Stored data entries
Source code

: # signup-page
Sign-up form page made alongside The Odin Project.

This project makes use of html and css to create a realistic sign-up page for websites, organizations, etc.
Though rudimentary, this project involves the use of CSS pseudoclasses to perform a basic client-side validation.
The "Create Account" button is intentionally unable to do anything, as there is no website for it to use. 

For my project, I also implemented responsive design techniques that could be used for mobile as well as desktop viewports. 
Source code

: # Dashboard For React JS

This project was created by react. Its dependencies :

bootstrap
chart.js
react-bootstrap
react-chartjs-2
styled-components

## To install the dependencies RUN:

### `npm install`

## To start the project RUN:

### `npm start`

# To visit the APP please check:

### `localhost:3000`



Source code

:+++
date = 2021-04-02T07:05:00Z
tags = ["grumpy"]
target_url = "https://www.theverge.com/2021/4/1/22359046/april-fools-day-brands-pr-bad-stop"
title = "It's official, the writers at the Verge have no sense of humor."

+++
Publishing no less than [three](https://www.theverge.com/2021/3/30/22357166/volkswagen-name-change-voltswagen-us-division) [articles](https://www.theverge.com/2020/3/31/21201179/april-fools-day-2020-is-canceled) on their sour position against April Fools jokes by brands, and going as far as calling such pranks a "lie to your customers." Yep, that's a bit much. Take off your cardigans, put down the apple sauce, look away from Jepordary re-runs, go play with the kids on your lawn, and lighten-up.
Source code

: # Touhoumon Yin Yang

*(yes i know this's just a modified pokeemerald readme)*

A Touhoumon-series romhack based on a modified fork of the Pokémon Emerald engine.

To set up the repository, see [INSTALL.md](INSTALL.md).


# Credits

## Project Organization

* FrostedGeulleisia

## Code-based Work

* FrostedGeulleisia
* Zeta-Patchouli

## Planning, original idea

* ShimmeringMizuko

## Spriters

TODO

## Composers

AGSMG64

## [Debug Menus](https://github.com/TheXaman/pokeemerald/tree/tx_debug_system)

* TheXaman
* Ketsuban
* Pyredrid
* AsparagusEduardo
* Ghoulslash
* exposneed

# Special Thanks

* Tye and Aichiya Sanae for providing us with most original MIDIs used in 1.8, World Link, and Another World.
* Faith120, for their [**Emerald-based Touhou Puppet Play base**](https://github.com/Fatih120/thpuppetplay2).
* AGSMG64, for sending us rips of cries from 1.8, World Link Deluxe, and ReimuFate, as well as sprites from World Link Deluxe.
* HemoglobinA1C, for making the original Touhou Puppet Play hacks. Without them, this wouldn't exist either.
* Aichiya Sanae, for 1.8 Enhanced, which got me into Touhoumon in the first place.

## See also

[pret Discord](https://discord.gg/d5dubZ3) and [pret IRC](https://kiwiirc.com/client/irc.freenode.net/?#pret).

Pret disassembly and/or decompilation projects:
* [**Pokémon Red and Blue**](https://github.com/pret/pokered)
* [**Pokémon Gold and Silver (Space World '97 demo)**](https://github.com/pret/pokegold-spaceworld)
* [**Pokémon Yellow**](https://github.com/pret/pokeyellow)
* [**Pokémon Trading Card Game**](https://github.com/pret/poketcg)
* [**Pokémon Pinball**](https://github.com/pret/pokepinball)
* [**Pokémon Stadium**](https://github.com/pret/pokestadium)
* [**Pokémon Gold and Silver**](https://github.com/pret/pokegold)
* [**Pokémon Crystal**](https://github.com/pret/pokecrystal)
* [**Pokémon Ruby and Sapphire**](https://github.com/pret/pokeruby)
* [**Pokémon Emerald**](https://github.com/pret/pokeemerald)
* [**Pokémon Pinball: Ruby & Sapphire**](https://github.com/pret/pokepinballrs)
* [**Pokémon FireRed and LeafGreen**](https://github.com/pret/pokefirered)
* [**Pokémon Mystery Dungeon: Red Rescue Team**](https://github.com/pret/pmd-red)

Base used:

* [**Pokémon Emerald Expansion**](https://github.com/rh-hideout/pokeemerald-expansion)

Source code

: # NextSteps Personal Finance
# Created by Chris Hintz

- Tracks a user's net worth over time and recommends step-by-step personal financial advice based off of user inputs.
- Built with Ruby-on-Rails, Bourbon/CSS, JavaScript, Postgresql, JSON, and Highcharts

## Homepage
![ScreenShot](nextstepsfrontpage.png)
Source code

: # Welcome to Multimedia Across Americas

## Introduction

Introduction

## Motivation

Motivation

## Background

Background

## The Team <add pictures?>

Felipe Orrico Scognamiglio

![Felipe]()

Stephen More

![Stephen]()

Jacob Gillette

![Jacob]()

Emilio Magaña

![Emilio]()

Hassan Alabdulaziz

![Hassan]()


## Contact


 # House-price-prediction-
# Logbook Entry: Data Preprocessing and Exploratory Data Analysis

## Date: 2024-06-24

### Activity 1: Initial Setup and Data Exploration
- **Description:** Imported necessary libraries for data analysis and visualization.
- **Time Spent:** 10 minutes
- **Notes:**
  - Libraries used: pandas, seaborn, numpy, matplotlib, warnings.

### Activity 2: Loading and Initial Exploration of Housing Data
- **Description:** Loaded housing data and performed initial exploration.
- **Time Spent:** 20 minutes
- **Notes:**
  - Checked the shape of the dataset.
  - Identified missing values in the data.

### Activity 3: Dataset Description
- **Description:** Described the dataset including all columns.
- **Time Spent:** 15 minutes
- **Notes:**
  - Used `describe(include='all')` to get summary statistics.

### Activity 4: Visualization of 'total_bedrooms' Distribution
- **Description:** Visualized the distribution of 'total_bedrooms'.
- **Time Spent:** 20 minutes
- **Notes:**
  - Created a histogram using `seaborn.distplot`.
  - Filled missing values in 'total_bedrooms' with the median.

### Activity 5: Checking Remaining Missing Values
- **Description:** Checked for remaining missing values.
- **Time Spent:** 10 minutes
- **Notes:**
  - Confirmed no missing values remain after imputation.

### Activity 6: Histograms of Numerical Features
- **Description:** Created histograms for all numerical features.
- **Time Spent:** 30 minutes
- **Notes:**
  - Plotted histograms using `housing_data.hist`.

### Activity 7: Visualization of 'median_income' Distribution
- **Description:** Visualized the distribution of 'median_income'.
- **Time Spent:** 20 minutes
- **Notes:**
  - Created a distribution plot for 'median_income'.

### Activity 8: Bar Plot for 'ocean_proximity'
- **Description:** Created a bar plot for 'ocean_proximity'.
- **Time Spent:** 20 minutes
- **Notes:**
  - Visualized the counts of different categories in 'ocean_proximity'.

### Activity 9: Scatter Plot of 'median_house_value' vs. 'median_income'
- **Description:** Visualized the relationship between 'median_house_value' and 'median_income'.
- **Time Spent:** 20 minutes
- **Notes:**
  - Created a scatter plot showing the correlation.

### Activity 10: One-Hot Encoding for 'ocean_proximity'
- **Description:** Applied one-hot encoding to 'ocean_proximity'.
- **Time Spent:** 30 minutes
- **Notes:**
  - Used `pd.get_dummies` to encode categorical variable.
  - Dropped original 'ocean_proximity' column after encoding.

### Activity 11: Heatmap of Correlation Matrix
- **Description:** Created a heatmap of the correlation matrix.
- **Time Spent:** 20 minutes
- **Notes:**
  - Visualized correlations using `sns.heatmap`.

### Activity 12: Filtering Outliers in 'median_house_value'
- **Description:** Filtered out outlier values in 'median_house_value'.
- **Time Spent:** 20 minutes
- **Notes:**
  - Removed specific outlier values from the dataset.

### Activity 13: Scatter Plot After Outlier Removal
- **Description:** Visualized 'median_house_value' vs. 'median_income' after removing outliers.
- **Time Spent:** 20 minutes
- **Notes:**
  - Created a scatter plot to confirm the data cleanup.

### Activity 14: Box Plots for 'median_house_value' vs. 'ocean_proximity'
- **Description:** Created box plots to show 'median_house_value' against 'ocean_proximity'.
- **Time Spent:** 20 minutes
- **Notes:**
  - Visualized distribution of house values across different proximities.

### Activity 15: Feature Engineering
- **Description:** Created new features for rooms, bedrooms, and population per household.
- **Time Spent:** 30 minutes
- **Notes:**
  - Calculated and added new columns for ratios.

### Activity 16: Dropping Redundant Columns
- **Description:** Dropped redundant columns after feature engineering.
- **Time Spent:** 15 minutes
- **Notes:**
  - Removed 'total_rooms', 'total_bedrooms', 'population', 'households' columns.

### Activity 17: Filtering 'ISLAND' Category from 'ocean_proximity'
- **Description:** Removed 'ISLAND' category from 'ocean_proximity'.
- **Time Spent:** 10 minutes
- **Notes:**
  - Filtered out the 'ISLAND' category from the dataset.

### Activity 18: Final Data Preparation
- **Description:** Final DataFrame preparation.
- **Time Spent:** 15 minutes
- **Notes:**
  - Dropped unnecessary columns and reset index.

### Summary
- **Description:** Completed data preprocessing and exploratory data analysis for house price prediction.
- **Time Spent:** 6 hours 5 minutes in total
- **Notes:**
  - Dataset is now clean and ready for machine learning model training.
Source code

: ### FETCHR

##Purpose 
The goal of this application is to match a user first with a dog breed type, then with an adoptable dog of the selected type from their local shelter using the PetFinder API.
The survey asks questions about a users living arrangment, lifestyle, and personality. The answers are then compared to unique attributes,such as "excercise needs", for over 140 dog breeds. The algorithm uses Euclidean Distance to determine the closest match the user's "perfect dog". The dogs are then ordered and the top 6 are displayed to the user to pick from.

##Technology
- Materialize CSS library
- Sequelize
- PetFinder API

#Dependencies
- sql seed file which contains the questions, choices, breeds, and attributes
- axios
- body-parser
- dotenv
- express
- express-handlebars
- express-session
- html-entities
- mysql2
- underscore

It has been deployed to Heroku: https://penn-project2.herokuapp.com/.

PROBLEM DETAILS:
Transcribe the lines without changes, from the line containing "Multimedia Across Americas" up to and including the line containing "- Plotted histograms".

EXERCISE SOLUTION:
: # Welcome to Multimedia Across Americas

## Introduction

Introduction

## Motivation

Motivation

## Background

Background

## The Team <add pictures?>

Felipe Orrico Scognamiglio

![Felipe]()

Stephen More

![Stephen]()

Jacob Gillette

![Jacob]()

Emilio Magaña

![Emilio]()

Hassan Alabdulaziz

![Hassan]()


## Contact


 # House-price-prediction-
# Logbook Entry: Data Preprocessing and Exploratory Data Analysis

## Date: 2024-06-24

### Activity 1: Initial Setup and Data Exploration
- **Description:** Imported necessary libraries for data analysis and visualization.
- **Time Spent:** 10 minutes
- **Notes:**
  - Libraries used: pandas, seaborn, numpy, matplotlib, warnings.

### Activity 2: Loading and Initial Exploration of Housing Data
- **Description:** Loaded housing data and performed initial exploration.
- **Time Spent:** 20 minutes
- **Notes:**
  - Checked the shape of the dataset.
  - Identified missing values in the data.

### Activity 3: Dataset Description
- **Description:** Described the dataset including all columns.
- **Time Spent:** 15 minutes
- **Notes:**
  - Used `describe(include='all')` to get summary statistics.

### Activity 4: Visualization of 'total_bedrooms' Distribution
- **Description:** Visualized the distribution of 'total_bedrooms'.
- **Time Spent:** 20 minutes
- **Notes:**
  - Created a histogram using `seaborn.distplot`.
  - Filled missing values in 'total_bedrooms' with the median.

### Activity 5: Checking Remaining Missing Values
- **Description:** Checked for remaining missing values.
- **Time Spent:** 10 minutes
- **Notes:**
  - Confirmed no missing values remain after imputation.

### Activity 6: Histograms of Numerical Features
- **Description:** Created histograms for all numerical features.
- **Time Spent:** 30 minutes
- **Notes:**
  - Plotted histograms using `housing_data.hist`.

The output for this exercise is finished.